- Activity: Exact transcription with no images: write out all of the entries below.

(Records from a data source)

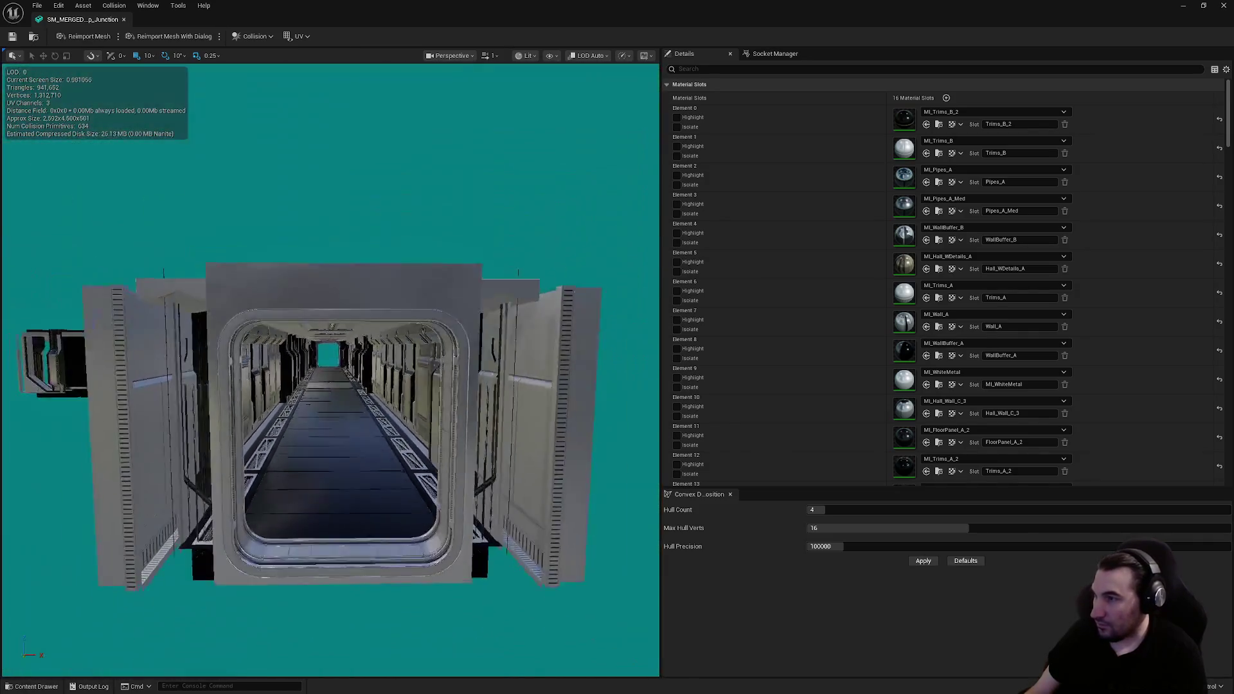
{"action": "mouse_move", "coordinate": [329, 360]}
{"action": "left_mouse_down"}
{"action": "mouse_move", "coordinate": [329, 411]}
{"action": "mouse_move", "coordinate": [329, 334]}
{"action": "mouse_move", "coordinate": [329, 424]}
{"action": "left_mouse_up"}
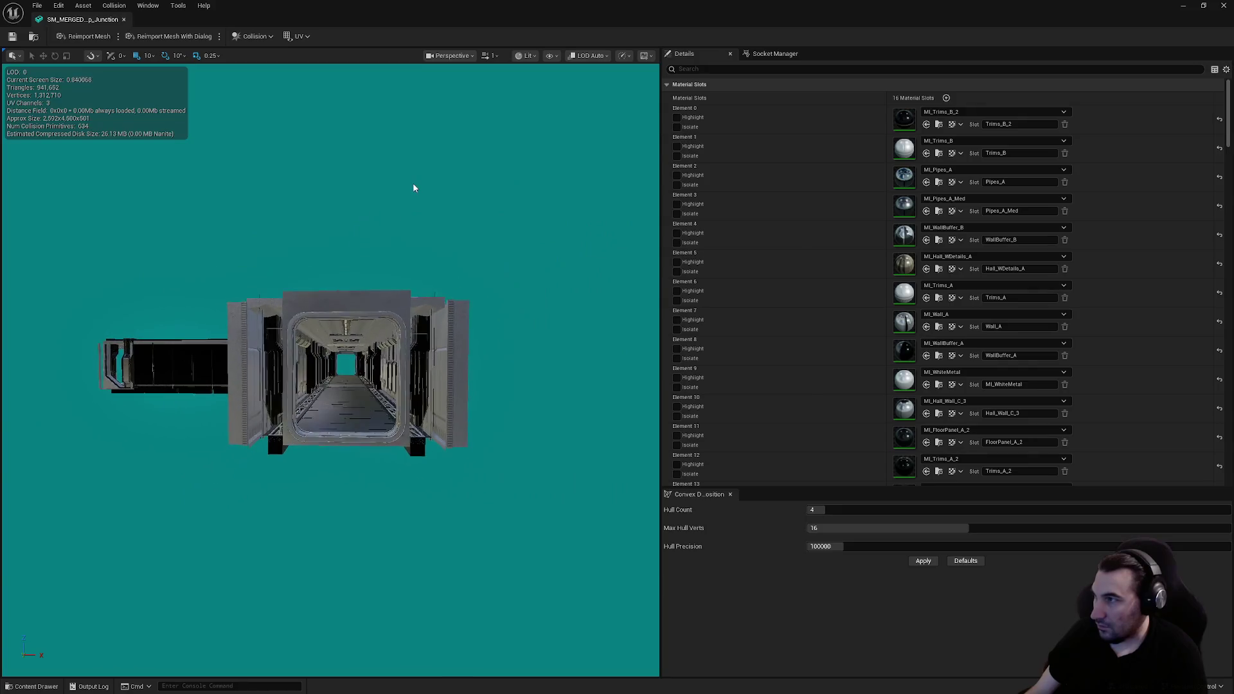
{"action": "scroll", "coordinate": [933, 281], "scroll_direction": "down", "scroll_amount": 15}
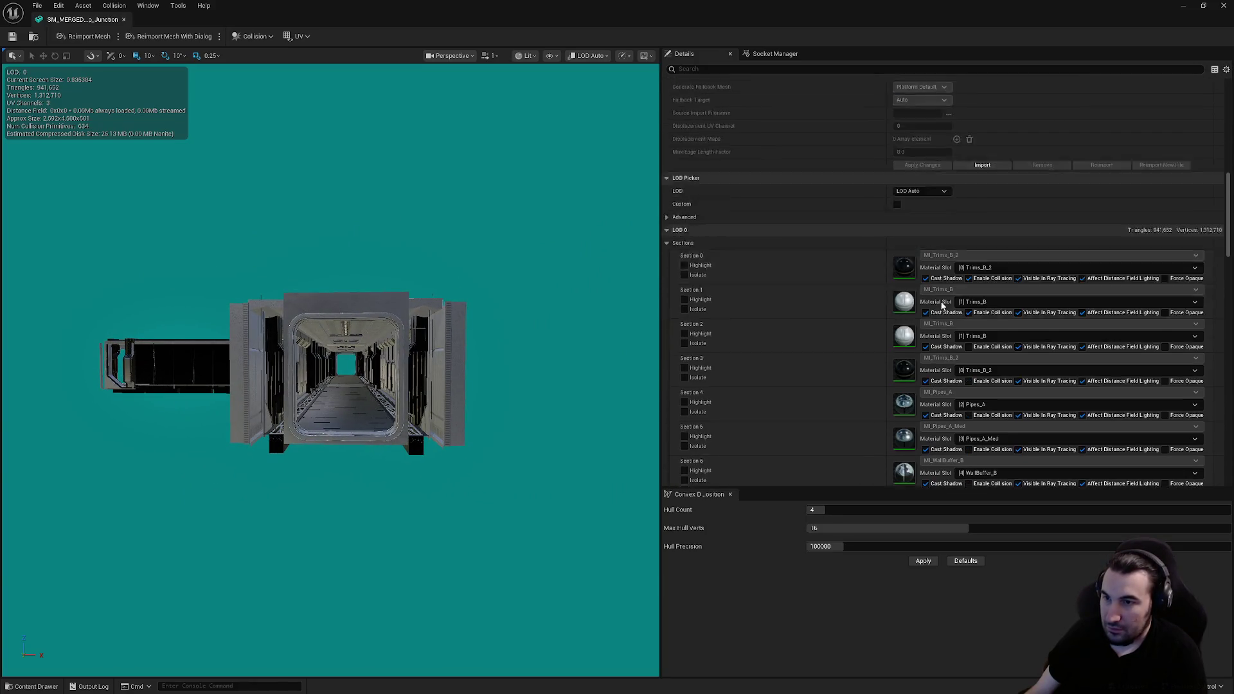
Step: Toggle collision on Section 2, Pipes_A, Section 9 and Section 12
{"action": "scroll", "coordinate": [948, 284], "scroll_direction": "down", "scroll_amount": 1}
{"action": "left_click", "coordinate": [969, 161]}
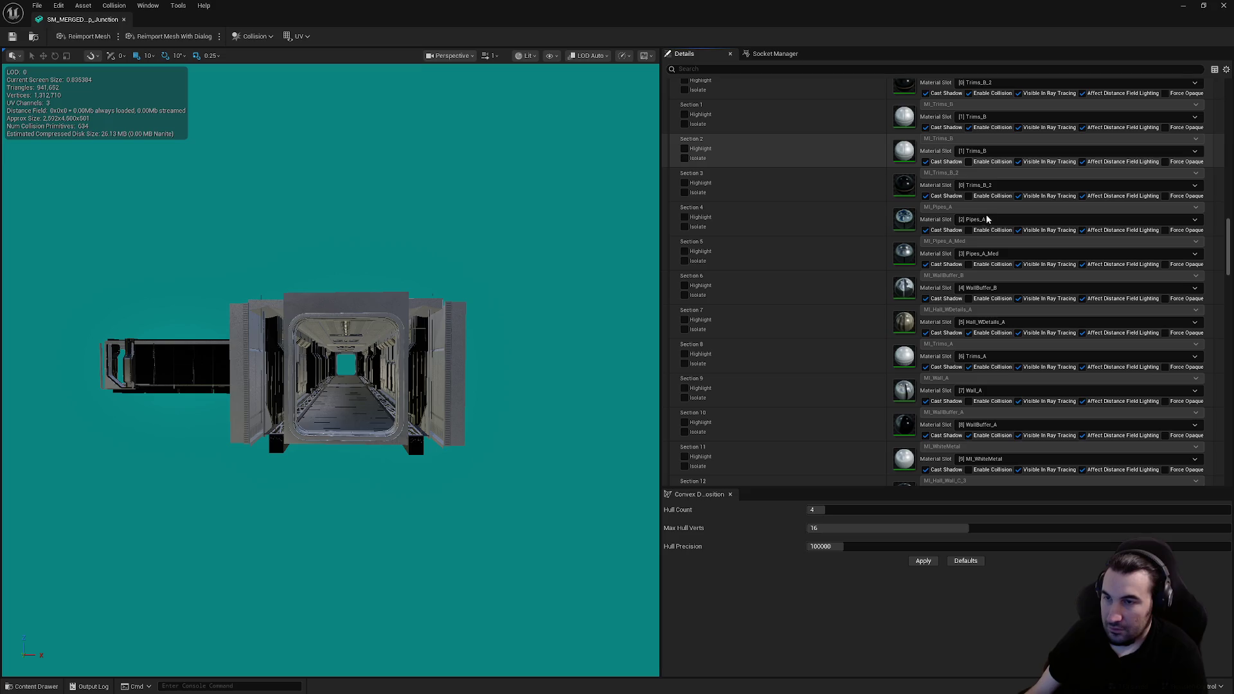
{"action": "left_click", "coordinate": [968, 230]}
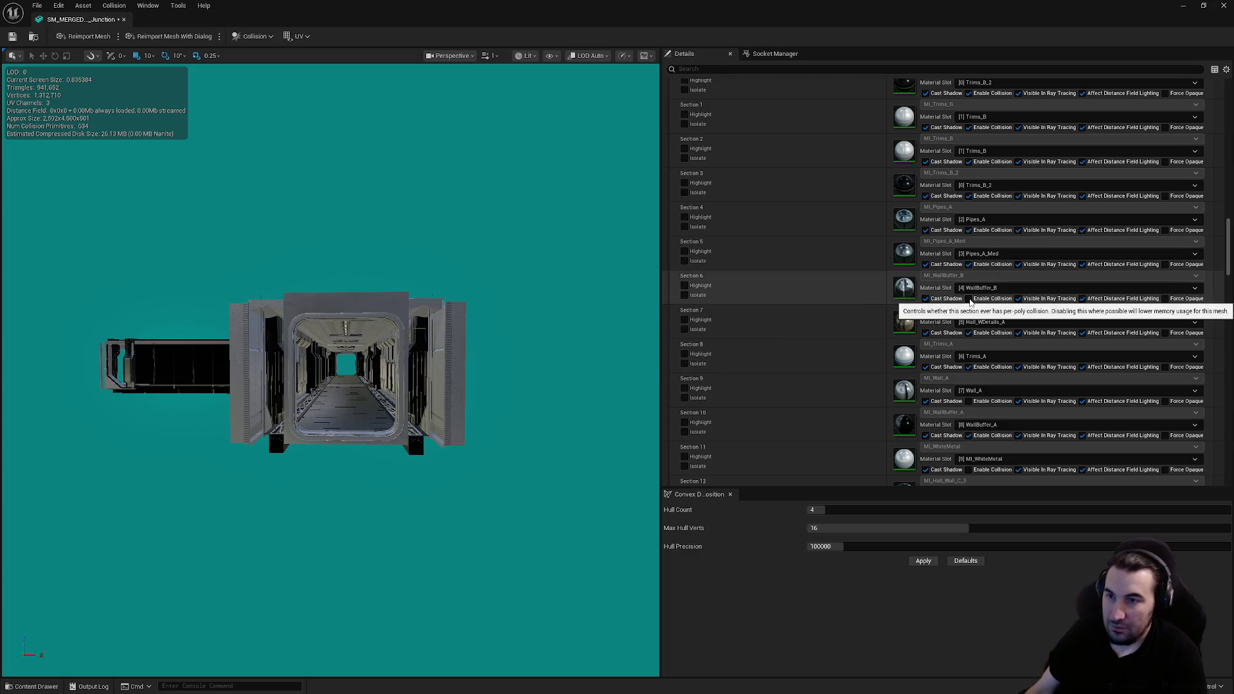
{"action": "left_click", "coordinate": [968, 401]}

- The answer:
{"action": "mouse_move", "coordinate": [329, 360]}
{"action": "left_mouse_down"}
{"action": "mouse_move", "coordinate": [329, 411]}
{"action": "mouse_move", "coordinate": [329, 334]}
{"action": "mouse_move", "coordinate": [329, 424]}
{"action": "left_mouse_up"}
{"action": "scroll", "coordinate": [933, 281], "scroll_direction": "down", "scroll_amount": 15}
Step: Toggle collision on Section 2, Pipes_A, Section 9 and Section 12
{"action": "scroll", "coordinate": [948, 284], "scroll_direction": "down", "scroll_amount": 1}
{"action": "left_click", "coordinate": [969, 161]}
{"action": "left_click", "coordinate": [968, 230]}
{"action": "left_click", "coordinate": [968, 401]}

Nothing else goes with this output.